Spkr size vs. Room size

Where do you draw the line.Can a speaker be too large for a given video room?
Only if you can't fit anything else in the room ;-)

Seriously, I've had wonderful experiences with large speakers in fairly small rooms. One of my fondest memories is of a homemade JBL professional series speaker system (circa 1971) with very large horns for the midrange and tweeter and 15-18 inch woofers all housed in large cabinets in a room no bigger than 12 by 15. The sound was great. Usually, it's the bass that might be too "large" sounding with large speakers in a small room, but video systems tend to have one or two subwoofers so a large speaker system in a small room may simply remove the need for one or both of those. My two cents.
It is easy for speakers to overwelm a room. Small speakers are appropriate for a small room, medium for a medium sized room and large speakers for large rooms. There are no real hard, fast rules for what is a small/medium/large room, but the person in the room can tell. It is better to err on the small side with speakers. A small speaker can do okay in a large room but a big speaker moves a lot of air. If the room doesn't have enough air the speakers cannot perform as they were intended to perform.

A small room will reinforce the bass region in places where it does not need reinforcement. This occurs from two different sources. Since the room is small there is not enough room to pull the speakers out from the rear wall. This acts to diminish soundstage and amplify bass. Bass needs room to expand and develop in a room. The length of the room is what determines when, or if frequencies devolop fully. The deeper the bass, the more length required for it to bloom.

So yes the proportions between speakers and room are critical. It can oftten be seen here on AudiogoN or in letters to the editor in different rags that someone says HHKJHBTFHGKJ speaker company suck, since they heard these speakers somewhere and they sounded either congested, or bloated. This is an innacurate and unfair appraisal of what was heard. These characterizations are almost always room issues not speaker issues.

▶ SOURCE DATA
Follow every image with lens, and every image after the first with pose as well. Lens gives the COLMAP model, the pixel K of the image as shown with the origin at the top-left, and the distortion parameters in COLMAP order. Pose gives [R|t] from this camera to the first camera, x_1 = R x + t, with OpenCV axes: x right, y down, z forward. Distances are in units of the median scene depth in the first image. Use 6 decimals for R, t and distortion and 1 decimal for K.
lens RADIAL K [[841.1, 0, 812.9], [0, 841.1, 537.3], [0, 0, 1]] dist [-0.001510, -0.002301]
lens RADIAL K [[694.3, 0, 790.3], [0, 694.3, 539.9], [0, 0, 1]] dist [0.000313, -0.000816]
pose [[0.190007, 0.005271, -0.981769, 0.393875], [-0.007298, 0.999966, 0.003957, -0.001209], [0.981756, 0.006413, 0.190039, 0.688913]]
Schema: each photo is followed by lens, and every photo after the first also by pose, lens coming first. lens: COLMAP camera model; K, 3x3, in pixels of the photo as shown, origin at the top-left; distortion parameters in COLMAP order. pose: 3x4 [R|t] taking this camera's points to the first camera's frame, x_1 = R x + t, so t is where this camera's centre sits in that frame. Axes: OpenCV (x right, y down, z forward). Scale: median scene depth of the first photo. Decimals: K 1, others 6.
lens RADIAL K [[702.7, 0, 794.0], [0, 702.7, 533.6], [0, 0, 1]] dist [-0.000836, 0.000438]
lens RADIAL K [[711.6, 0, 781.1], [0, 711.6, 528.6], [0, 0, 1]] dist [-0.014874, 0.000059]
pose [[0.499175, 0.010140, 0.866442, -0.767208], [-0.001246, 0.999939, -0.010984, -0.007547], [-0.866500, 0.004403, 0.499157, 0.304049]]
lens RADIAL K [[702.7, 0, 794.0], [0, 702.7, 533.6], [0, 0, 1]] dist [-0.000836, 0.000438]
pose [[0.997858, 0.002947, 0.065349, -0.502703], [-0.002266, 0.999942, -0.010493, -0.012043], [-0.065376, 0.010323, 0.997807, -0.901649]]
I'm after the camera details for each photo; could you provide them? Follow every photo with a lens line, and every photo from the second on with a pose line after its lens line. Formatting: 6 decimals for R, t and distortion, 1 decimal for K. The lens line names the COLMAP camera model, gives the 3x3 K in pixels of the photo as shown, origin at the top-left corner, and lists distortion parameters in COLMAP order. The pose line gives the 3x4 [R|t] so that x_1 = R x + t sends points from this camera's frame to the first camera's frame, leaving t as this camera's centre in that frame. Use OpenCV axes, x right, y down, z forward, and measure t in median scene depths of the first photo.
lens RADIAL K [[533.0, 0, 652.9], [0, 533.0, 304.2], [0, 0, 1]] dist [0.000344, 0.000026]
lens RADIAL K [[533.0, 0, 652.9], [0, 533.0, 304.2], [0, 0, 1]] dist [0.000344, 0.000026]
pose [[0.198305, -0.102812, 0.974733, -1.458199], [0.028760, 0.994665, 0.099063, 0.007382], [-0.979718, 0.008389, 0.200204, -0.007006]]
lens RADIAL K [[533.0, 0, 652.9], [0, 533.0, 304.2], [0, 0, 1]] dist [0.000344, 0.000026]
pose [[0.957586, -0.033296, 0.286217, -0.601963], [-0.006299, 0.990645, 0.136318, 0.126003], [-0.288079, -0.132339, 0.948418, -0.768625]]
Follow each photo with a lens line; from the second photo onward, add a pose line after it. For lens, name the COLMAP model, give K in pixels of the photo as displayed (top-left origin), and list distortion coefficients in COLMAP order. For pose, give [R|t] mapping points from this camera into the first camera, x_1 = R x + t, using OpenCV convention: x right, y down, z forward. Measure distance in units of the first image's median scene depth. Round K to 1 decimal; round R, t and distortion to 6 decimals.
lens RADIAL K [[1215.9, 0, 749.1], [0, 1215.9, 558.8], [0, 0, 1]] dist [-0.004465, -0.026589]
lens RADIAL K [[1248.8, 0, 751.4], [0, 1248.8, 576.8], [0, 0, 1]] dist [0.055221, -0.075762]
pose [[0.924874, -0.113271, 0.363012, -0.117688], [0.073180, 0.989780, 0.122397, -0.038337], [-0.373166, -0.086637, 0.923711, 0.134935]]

▶ EXERCISE REQUIREMENTS
Carry on the forum discussion about speaker size and room size, picking up after its final sentence. The items are separate material that the speaker-size discussion does not refer to.

▶ EXERCISE RESULT
I don't know if this makes any sense, but I'm trying to say it as simply as possible. There are others here who might be able to answer this more aptly.
It just seems that the better I acoustically treat the room the smaller my speakers sound.I think it is voiced quite well with good decay times and it isn't overly absorbed.I followed a live end, dead end theory and happy with the results.Just wondering if after acoustically treating your room this has happened to you?
It depends how you define large.

Box speakers suffer/benefit from up to 12dB/octave of room gain once half a wavelength (1130 feet / frequency / 2) exceeds the longest dimension.

Put a box speaker with low bass extension in a small environment (like a car) and the bottom end will be very exagerated regardless of the physical speaker size.

All else equal a bigger box will get you lower bass - but ports change things. Just using larger drivers won't get you lower bass - although all else equal you'll get less distortion and lower off-axis response at higher frequencies. It's also possible to electronically correct the excessive bass with a shelving high-pass filter.

Full-range dipoles also don't experience the effect. You could run a dipole sub-bass system with 4-8 12-15" drivers a side and not have room gain.